### Exercise description:
Every entry that follows must be written out exactly, apart from its pictures.

### Available data:
-.-.-

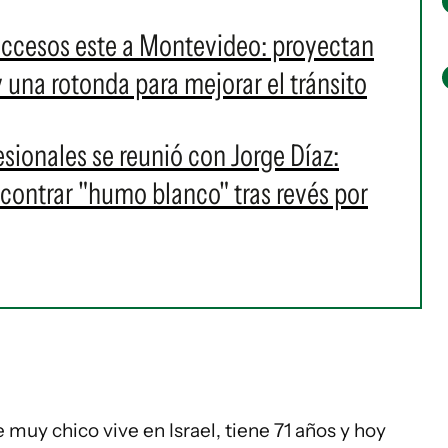
accesos este a Montevideo: proyectan
y una rotonda para mejorar el tránsito
esionales se reunió con Jorge Díaz:
contrar "humo blanco" tras revés por
uy chico vive en Israel, tiene 71 años y hoy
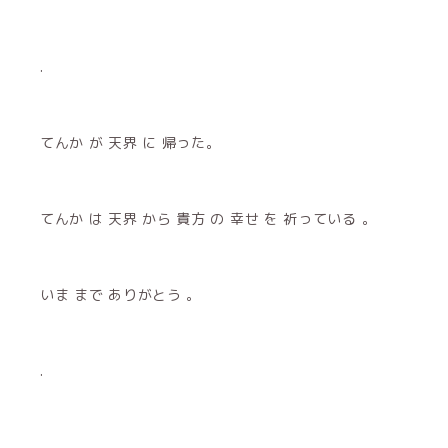
.
てんか が 天界 に 帰った。
てんか は 天界 から 貴方 の 幸せ を 祈っている 。
いま まで ありがとう 。
.
.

-.-.-

### Solution to the problem:
accesos este a Montevideo: proyectan
y una rotonda para mejorar el tránsito
esionales se reunió con Jorge Díaz:
contrar "humo blanco" tras revés por
uy chico vive en Israel, tiene 71 años y hoy
.
てんか が 天界 に 帰った。
てんか は 天界 から 貴方 の 幸せ を 祈っている 。
いま まで ありがとう 。
.
.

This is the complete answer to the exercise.